» **Consignes à suivre**:
• A. Recopiez fidèlement le passage de l'article sur Google et le projet Maven, en commençant à « Les géants de » et en terminant à « de la Défense. ».
• B. Poursuivez l'article sur le retrait de Google du projet Maven à la suite de sa dernière phrase.

» **Extrait du document**:
════════

Temps de lecture : 7 min

Les géants de la tech auront bien du mal à résister aux sirènes de l'armée sur le long terme.

La Défense qui cherche à mettre des technologies commerciales de pointe au service de l’armée. | David B. Gleason via Wikimedia Commons License by

Début juin, Google a décidé de se retirer du projet Maven, le programme phare d’intelligence artificielle (IA) de l’armée américaine. Cette dernière souhaite mettre au point des algorithmes complexes, qui permettraient d’analyser les images filmées par ses drones.

Le projet était absolument confidentiel, à tel point que personne ou presque n’était informé de l’implication de Google (et du but réel du programme) –pas même l'ancien président exécutif de la société mère de Google, Alphabet, qui siège aujourd’hui au Comité consultatif sur l'innovation du département de la Défense.

En refusant de renouveler son contrat avec l’armée sur ce projet, Google a propulsé le sujet sous le feu des projecteurs. Et ce, sur fond de défiance populaire à l’égard des compagnies de hautes technologies qui se voient reprocher leurs contrats gouvernementaux.

Plus de 3.000 employés et employées de Google ont signé une lettre ouverte à l’attention de Sundar Pichai, le PDG de l’entreprise: «Nous estimons que Google ne devrait pas être impliqué dans le business de la guerre». C’est cette levée de boucliers qui a fait reculer le géant.

Tuer ou sauver des vies?

La Silicon Valley refuse de plus en plus de travailler avec le gouvernement, et notamment avec le Pentagone. Un vent de résistance qui soulève des interrogations quant à la viabilité du projet ambitieux de James Mattis, secrétaire américain à la Défense qui cherche à mettre des technologies commerciales de pointe au service de l’armée. Pourtant, tout porte à croire que le département de la Défense continue d’avancer à plein régime sur son programme d’intelligence artificielle –avec ou sans Google.

════════

» **Enregistrements**:

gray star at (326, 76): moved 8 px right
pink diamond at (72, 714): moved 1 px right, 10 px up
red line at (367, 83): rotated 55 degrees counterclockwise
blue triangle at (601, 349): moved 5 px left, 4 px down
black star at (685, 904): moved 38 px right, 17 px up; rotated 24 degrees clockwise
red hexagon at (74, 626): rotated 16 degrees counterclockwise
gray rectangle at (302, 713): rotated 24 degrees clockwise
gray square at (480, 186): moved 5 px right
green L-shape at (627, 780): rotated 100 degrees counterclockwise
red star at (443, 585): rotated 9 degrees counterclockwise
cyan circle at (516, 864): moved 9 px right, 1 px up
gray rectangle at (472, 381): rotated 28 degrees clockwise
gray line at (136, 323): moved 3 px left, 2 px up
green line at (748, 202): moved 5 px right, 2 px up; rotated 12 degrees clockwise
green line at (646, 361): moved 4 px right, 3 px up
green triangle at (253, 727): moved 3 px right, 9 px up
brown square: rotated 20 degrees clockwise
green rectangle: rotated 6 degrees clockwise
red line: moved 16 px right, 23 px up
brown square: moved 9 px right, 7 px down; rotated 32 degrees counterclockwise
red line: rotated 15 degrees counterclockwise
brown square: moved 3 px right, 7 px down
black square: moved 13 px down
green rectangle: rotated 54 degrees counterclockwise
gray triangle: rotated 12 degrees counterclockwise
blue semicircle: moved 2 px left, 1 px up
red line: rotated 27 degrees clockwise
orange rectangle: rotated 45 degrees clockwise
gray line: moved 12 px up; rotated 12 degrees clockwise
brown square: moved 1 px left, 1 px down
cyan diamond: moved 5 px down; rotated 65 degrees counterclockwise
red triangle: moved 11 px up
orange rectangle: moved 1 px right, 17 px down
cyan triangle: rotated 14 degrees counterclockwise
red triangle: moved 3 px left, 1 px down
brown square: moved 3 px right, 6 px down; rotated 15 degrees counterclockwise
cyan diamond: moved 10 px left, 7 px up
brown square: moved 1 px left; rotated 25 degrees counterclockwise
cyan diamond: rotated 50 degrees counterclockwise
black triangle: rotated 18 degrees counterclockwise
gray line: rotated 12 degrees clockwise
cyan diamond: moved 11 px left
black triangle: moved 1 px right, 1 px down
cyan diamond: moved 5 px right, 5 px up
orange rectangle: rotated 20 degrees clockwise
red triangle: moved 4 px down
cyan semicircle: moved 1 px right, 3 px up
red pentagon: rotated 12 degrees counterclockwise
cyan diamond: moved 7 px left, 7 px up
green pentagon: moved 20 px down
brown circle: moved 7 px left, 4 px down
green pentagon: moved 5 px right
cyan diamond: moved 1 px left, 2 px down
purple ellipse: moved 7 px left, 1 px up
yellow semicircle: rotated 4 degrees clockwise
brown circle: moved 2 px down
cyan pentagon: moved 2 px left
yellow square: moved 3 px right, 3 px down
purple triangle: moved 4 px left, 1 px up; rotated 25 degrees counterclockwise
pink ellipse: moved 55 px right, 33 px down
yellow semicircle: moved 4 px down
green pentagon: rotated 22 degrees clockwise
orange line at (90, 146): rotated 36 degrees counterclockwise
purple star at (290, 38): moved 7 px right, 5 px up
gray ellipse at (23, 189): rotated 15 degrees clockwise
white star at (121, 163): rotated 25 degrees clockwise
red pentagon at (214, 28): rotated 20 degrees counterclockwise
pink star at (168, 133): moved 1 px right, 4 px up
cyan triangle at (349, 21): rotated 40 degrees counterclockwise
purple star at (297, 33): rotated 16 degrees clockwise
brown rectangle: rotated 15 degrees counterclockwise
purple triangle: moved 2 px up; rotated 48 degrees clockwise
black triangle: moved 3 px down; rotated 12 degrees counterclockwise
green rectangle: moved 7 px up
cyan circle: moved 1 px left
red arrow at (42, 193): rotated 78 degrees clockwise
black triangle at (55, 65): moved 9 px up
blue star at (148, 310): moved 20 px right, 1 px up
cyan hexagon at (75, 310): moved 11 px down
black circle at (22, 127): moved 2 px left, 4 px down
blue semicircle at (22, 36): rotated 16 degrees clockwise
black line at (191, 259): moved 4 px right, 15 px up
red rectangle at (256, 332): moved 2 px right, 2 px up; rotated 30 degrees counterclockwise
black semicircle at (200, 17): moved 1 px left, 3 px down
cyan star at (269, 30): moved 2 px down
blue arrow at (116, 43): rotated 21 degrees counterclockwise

════════

» **Réponses dans l'ordre**:
• A.
Les géants de la tech auront bien du mal à résister aux sirènes de l'armée sur le long terme.

La Défense qui cherche à mettre des technologies commerciales de pointe au service de l’armée. | David B. Gleason via Wikimedia Commons License by

Début juin, Google a décidé de se retirer du projet Maven, le programme phare d’intelligence artificielle (IA) de l’armée américaine. Cette dernière souhaite mettre au point des algorithmes complexes, qui permettraient d’analyser les images filmées par ses drones.

Le projet était absolument confidentiel, à tel point que personne ou presque n’était informé de l’implication de Google (et du but réel du programme) –pas même l'ancien président exécutif de la société mère de Google, Alphabet, qui siège aujourd’hui au Comité consultatif sur l'innovation du département de la Défense.

• B.
«Je suis confiant: nous parviendrons à engager des gens talentueux et réellement désireux de nous aider à défendre les États-Unis», a déclaré le général Mike Holmes, commandant de l’Air Combat Command, lors d’une table ronde organisée à Washington le 28 juin. L’intelligence artificielle est «une part importante de notre avenir, et son développement se poursuivra quoi qu’il arrive; le projet Maven est l’une des premières pierres de l’édifice».

La controverse Maven est à l’image des divisions fondamentales qui existent entre Washington et le monde des hautes technologies, à l’heure où le Pentagone cherche à investir massivement dans des secteurs clés tels que l’IA, la vitesse hypersonique et les armes laser. Les employés de Google craignent quant à eux de voir l’armée utiliser leur IA pour tuer. Ce à quoi les (ex-)responsables des programmes en question rétorquent qu’elle servira au contraire à sauver la vie de nombreuses personnes (citoyens américains, alliés, civils).

Mais qu’est-ce, au juste, que le projet Maven? À l’heure où j’écris ces lignes, les analyses des services de renseignement du monde entier passent leurs journées à étudier des millions d’heures d’enregistrements vidéo filmés par des drones survolant des zones sensibles, à la recherche d’objets ou de menaces particulières. Les commandants militaires exploitent ces informations de mille et une manières, qu’il s’agisse de remonter la piste d’un itinéraire de transport du groupe État islamique, ou de passer une zone de frappe au peigne fin pour être certain de ne faire aucune victime civile.

D'autres entreprises pour accomplir cette mission

Depuis sa création en avril 2017, le projet Maven a été déployé sur (au moins) cinq sites clandestins en Afrique et au Moyen-Orient. Son rôle: apprendre aux ordinateurs à traiter les données de surveillance et à les transformer en informations exploitables plus rapidement. Ce processus décuple la vitesse d’obtention des informations clés par les commandants et permet en outre aux agents de se concentrer sur des tâches de plus grande importance, comme l’a expliqué le lieutenant-colonel Gary Floyd, directeur adjoint du projet Maven, lors d’un événement organisé à Washington en mai dernier.

«Nous assistons déjà à ce que d’aucuns appelleraient un tsunami de données, et le fossé se creuse entre la quantité d’informations que nous pouvons recueillir et la quantité d’informations que nous sommes en mesure de traiter, a-t-il affirmé. Embaucher plus de personnel ne servirait à rien. Dès lors, que faire?»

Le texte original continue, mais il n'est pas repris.